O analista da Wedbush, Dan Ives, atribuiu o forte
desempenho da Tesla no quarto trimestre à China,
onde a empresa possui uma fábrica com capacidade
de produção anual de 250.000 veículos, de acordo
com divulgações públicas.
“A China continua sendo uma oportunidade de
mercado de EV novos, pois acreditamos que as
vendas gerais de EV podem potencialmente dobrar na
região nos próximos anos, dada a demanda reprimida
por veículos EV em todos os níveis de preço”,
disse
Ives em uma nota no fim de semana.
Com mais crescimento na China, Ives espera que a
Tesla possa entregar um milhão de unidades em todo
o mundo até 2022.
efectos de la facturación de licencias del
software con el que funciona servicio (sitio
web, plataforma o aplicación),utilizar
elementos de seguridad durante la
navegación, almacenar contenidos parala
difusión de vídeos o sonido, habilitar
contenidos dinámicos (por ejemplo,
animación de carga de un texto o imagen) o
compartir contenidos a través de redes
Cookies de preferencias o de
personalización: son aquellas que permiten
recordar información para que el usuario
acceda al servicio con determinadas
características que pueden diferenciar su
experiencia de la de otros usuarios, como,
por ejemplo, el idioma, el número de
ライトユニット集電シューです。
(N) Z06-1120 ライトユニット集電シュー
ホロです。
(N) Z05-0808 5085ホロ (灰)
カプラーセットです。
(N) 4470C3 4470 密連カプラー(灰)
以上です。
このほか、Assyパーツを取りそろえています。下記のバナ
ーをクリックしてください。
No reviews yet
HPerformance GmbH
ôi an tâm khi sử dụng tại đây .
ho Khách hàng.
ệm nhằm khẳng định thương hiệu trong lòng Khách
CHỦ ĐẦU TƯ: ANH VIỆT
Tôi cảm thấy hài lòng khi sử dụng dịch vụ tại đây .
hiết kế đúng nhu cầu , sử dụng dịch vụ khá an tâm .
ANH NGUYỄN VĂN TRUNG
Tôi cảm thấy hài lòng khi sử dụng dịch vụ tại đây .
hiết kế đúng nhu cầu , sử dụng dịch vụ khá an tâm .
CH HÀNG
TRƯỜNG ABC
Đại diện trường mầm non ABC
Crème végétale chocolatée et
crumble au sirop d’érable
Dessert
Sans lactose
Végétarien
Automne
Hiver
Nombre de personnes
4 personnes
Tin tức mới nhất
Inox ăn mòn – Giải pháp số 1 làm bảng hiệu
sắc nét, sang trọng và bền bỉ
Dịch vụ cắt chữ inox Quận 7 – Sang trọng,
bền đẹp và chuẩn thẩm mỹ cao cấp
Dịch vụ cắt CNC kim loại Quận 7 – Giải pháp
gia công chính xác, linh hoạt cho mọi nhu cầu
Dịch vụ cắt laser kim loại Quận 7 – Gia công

------------------------

Your task. Pick out every line above that holds the word "Giải" and copy it.

Written answer.
Inox ăn mòn – Giải pháp số 1 làm bảng hiệu
Dịch vụ cắt CNC kim loại Quận 7 – Giải pháp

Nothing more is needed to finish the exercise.